In some U.S. states, a contract city is a city that contracts for the provision of one or more municipal services with another unit of government or with a private or commercial organization.

== Lakewood ==
Lakewood, California was incorporated in 1954 as the first contract city. It was not the first city to enter into a contract with a county government to have services provided by the county. At that point in time, Los Angeles County already "had over 400 service agreements with 45 cities." What distinguishes Lakewood and other contract cities from traditional full-service cities is their reliance on "contracting as a way of life."

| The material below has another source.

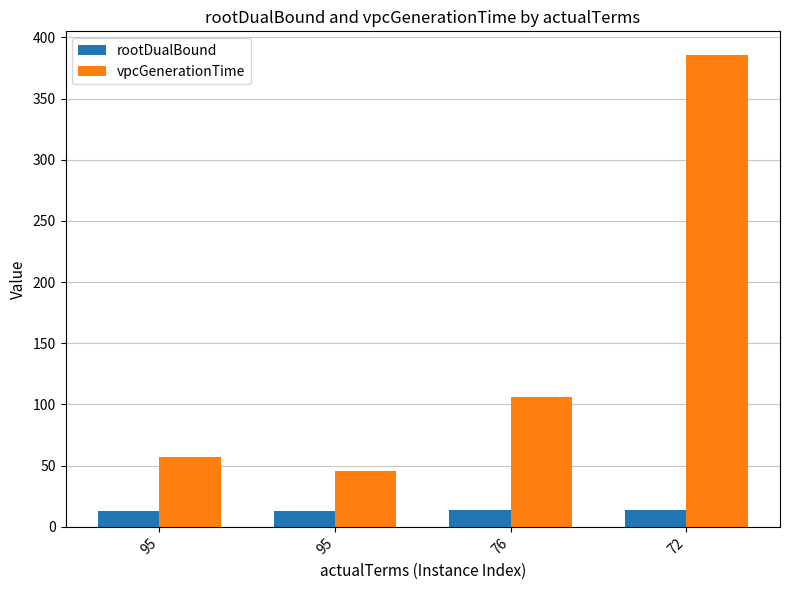

What is the average value of the vpcGenerationTime series?

148.6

In Lakewood's case, it outsourced services so thoroughly back to the Los Angeles County government that early on, it only needed three employees: "an attorney, a city manager, and a secretary." This raises the obvious question of why it needed to incorporate in the first place. In the early 1950s, Lakewood was an unincorporated area facing a hostile annexation from adjacent Long Beach, California. American cities traditionally impose additional taxes on top of county taxes, but often provide higher levels of service and a wider range of services than county governments. However, unlike the vast majority of American counties, Los Angeles County had already developed a tradition of providing relatively high levels of service to unincorporated urban areas. Lakewood residents were satisfied with the status quo and were uninterested in paying even higher taxes to support both the Los Angeles County government and the Long Beach city government. Conversely, the county government had an interest in maintaining its traditional service-delivery role, as did its employees. Lakewood's use of municipal incorporation and extensive intergovernmental contracting to maintain local control became known as the Lakewood Plan and has served as a model for contract cities ever since.

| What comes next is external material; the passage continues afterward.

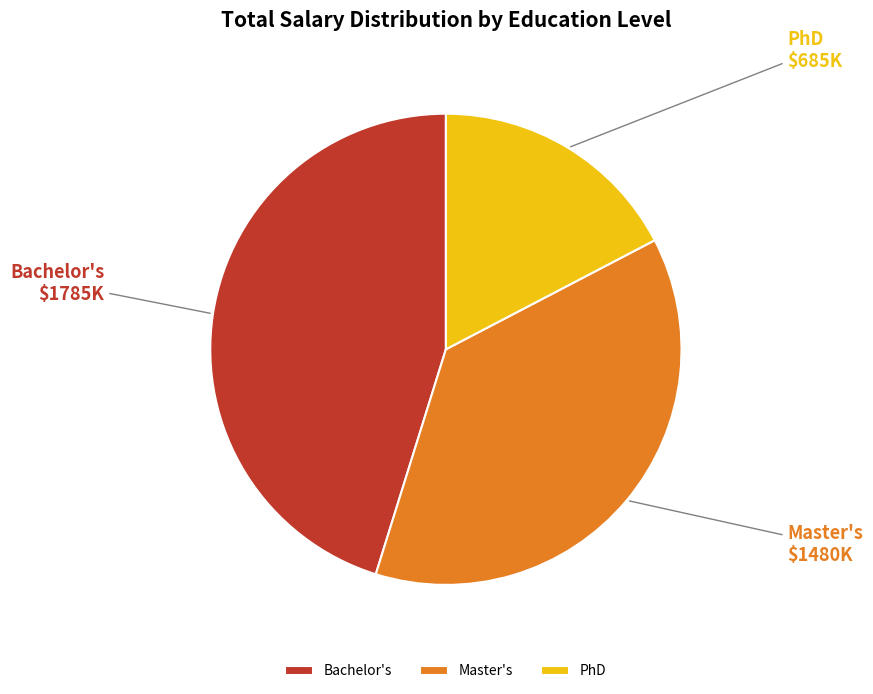

Combined, do Master's and PhD account for over 50%?

Yes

In contrast, independent cities are cities which provide basic governmental services themselves, without contracting (this usage is not to be confused with the more common usage of independent city as a city that is not part of any county). Most older cities are independent cities. In practice, many cities today are hybrids of both. For instance, they may directly operate parks programs, but contract with the county for police and fire services. Most contract cities do their own land use planning, since they were usually incorporated to exert local control over land use.

== Notable contract cities ==
In the 21st century there has been a significant increase in the number of contract cities. Several that have received attention from the media include:
- Sandy Springs, Georgia
- Centennial, Colorado
- Maywood, California
- Dunwoody, Georgia

== International influence ==

British politician Nicholas Ridley regarded contract cities as a role model for local government in the United Kingdom. His ideas eventually led to the Conservative government's 1980s program of compulsory competitive tendering (later known under Labour governments as Best Value).